● **Task statement**
As you look over the data below, please find each line where the word "Millésime" appears, then copy it.
=-=-=
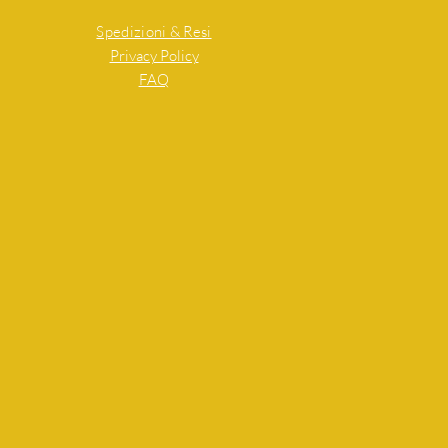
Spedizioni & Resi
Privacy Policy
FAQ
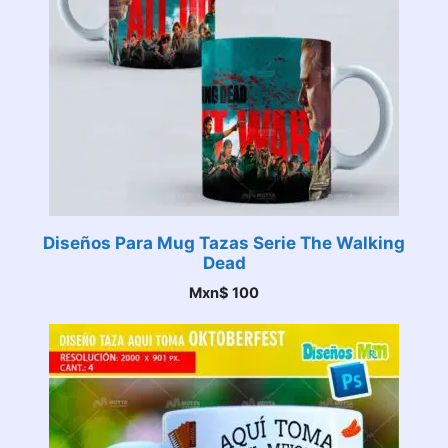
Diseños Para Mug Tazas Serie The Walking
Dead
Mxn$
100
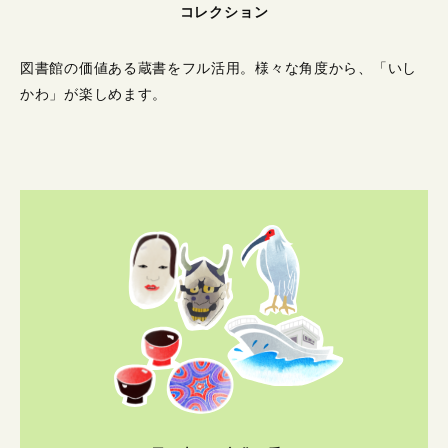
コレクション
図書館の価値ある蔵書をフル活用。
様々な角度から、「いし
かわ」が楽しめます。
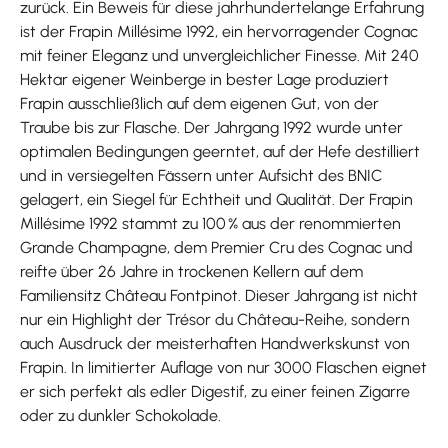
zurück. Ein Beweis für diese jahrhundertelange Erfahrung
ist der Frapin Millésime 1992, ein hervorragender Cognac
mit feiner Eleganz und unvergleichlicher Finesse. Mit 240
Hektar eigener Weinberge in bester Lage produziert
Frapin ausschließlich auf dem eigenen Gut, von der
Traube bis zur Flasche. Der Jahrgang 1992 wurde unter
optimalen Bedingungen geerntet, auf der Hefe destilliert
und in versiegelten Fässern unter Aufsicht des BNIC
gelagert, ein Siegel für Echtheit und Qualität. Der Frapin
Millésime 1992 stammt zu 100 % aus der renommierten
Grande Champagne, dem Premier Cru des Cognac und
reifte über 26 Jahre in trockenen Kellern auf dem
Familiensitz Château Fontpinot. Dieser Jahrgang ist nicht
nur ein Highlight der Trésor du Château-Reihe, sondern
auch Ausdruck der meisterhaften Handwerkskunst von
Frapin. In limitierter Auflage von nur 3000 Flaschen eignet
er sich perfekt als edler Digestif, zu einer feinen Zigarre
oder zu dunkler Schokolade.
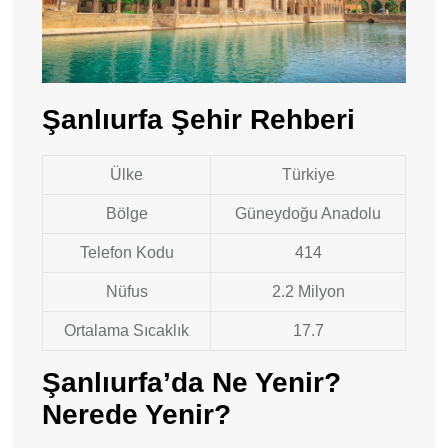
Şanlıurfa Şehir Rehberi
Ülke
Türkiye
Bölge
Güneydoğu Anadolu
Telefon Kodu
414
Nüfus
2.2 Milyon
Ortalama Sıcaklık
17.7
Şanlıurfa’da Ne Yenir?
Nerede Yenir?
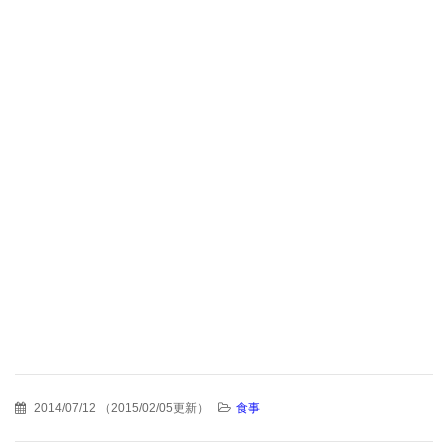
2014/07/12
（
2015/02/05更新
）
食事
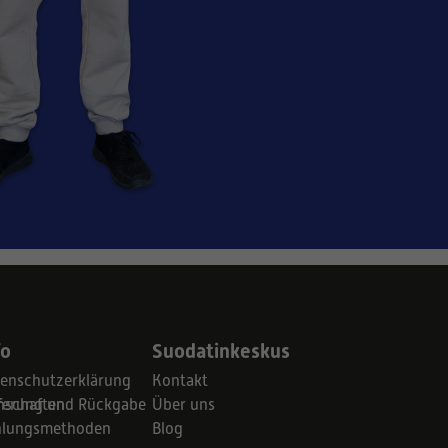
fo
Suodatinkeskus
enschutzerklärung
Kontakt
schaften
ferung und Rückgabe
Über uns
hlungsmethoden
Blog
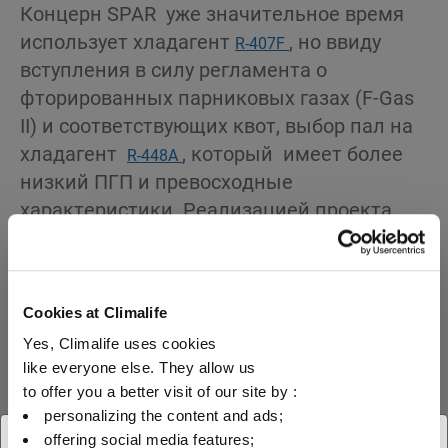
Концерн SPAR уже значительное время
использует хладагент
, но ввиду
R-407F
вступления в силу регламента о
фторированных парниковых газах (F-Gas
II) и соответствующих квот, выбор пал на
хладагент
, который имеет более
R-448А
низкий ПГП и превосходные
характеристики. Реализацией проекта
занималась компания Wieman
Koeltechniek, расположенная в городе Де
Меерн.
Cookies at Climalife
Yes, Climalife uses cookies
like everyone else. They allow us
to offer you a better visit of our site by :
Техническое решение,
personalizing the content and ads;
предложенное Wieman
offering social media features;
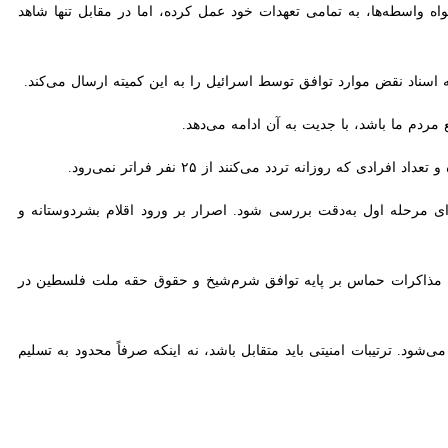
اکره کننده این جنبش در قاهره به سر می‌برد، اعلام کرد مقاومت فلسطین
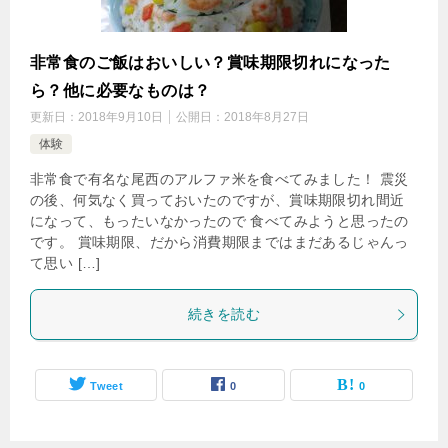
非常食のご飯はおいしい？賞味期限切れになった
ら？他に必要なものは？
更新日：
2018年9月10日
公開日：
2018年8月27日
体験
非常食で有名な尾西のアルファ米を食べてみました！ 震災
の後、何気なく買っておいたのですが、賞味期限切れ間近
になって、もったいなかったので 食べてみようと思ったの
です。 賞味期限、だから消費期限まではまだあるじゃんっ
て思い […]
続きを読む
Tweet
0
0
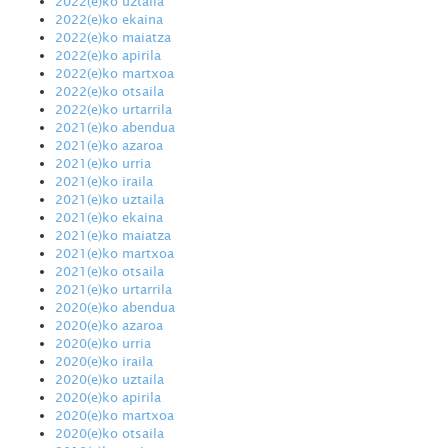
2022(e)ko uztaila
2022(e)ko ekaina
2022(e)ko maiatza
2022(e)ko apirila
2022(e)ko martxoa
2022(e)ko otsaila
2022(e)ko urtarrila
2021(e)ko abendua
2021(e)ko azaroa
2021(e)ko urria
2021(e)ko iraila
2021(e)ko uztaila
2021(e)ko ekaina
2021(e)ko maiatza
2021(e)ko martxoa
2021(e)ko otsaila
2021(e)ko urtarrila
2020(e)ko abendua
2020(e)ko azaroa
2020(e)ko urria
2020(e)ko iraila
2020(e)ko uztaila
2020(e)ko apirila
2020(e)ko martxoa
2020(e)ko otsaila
=-=-=
● **Answer for this exercise**
ist der Frapin Millésime 1992, ein hervorragender Cognac
Millésime 1992 stammt zu 100 % aus der renommierten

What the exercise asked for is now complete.